SET EXERCISE 1 ▸
Answer these questions from the text on the scope of for-loop variables:
(a) In the distant past, how long did a variable declared in the initialization part of a for last?
(b) As part of which proposal was defining a variable in a condition introduced?
(c) What does the writer call being able to declare a variable in a condition?
SET EXERCISE 2 ▸ Write the next paragraph of the discussion of for-loop variable scope, picking up after its final sentence.

EXTRACTED TEXT ▸
↓

On Oct 27, 11:08 am, terminator <farid.mehr...@gmail.comwrote:
On Oct 26, 11:16 am, James Kanze <james.ka...@gmail.comwrote:
Sorry to terminate again ;I can not see what the scope of for
initializer is. I used to take the following two as equivalent
code:
_1st:
for(int init =0 ;condition ;inrement)
statement;
_2nd:
start_loop:{
int init=0;
for(;condition;increment)
{statement;};
};//destroy init
They are at present. They didn't used to be; in the (now fairly
distant) past, the equivalent of the first was simply:
int init=0 ;
for ( ; condition ; increment )
statement ;
I don't think that there was even an implicit {...} around the
statement, and there certainly wasn't one around the for
itself; any variables declared in the initialization part had a
lifetime corresponding to that of the block surrounding the for.
And code like:
for ( int i = 0 ; i < last && ! condition ; i ++ ) {
}
return i ;
was quite frequent.
The fact that "statement" had a scope until the end of the block
is an obvious oversight, since it cannot be made to work. It
was fixed very, very early. At more or less the same time, the
committee considered the possibility of reducing the scope of a
variable declared in the initialization part of a for. The
consensus at the time was, I think, that while it would be
cleaner, there was to much code in existence like the example
immediately above, which would break, and that such a change
would be irresponsible.
Much, much later---as part of the dynamic_cast proposal---the
possibility of defining a variable in a "condition" (if, while
or second part of a for) was introduced. After that, it was
felt that having different scopes for two variables, both
defined in a for loop, was too counter-intuitive, so the scope
of the variable in the initialization part of the for loop was
changed. (Responsibility wasn't an "in" word in the committee
at that point in time. IMHO, being able to declare a variable
in a condition is, itself, a mis-feature, but since no one is
required to use it, it doesn't bother me too much. Breaking
existing code did, but there wasn't much I could do about it.)

↑

Data entries

↓

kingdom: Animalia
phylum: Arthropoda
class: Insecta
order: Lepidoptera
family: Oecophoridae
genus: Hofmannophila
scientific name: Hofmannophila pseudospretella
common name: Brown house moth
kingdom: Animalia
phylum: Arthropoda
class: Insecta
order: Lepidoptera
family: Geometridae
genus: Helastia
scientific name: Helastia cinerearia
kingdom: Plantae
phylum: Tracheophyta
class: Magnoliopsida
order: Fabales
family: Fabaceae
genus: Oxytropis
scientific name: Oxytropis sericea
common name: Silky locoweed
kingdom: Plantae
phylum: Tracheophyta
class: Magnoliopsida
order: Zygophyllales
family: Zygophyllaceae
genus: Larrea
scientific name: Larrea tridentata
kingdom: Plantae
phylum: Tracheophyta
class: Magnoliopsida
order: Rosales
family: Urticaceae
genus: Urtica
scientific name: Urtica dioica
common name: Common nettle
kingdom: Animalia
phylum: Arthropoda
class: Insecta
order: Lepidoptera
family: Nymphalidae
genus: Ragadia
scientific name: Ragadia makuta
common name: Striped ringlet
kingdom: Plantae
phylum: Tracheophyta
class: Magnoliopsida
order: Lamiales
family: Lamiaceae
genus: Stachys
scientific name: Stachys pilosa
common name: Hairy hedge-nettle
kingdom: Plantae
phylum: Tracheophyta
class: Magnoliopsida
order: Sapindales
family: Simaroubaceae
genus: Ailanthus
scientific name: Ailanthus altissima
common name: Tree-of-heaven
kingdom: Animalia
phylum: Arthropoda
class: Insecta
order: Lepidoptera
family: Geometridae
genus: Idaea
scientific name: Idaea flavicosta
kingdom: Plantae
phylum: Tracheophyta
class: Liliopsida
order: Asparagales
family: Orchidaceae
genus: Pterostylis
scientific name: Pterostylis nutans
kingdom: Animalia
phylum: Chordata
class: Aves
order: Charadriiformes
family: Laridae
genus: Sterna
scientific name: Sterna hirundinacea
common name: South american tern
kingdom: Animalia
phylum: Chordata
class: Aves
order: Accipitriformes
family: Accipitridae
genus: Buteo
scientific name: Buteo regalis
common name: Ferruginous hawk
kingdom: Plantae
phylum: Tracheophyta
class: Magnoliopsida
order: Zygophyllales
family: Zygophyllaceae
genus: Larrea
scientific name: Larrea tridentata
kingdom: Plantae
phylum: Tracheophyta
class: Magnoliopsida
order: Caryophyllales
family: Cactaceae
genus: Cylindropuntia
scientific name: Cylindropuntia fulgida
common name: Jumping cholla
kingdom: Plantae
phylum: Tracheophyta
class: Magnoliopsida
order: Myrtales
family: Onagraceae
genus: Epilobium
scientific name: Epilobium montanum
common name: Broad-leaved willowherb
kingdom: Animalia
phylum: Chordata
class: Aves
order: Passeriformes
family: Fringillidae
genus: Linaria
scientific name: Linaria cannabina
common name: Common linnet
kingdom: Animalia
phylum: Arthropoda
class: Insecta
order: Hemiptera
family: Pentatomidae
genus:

↑

WRITTEN REPLY 1 ▸
(a) Its lifetime corresponded to that of the block surrounding the for.
(b) The dynamic_cast proposal.
(c) A mis-feature.

WRITTEN REPLY 2 ▸
This change was fairly late in the standards proceedings; just
before CD1, I think. Many compilers didn't implement it
immediately, probably to avoid breaking existing code. Even
today, most compilers have an option to use the old for scope,
precisely so that old code can compile.
Note that the change can silently change the semantics of a
program. Consider:
static int i = 2 ;
int
f( int n )
{
for ( int i = 0 ; i < n ; ++ i ) {
}
return i ;
}
f(10) will return 10 under the old rules, 2 under the new. In
practice, I doubt that this is ever a problem in well written
code, since you normally wouldn't give a variable in local scope
the same name as one with namespace (or class) scope. (A good
general rule is that the length of a name is inversely
proportional to its visibility. Local variables, particularly
loop control variables, can have very, very short names, like i,
where as anything visible outside a single function requires a
somewhat longer, more meaningful name.)
FWIW: the version of g++ that I have on my machine (4.1.2) will
issue a warning for this code, by default (and use the new
rule). It also has an option (-fno-for-scope) to silently use
the old rule. (I had thought that -ffor-scope would turn off
the warning, but it doesn't seem to.)
Also, I believe that VC++ 6.0 (still widely used!) still
implemented the old rule---it did appear before the standard was
adopted.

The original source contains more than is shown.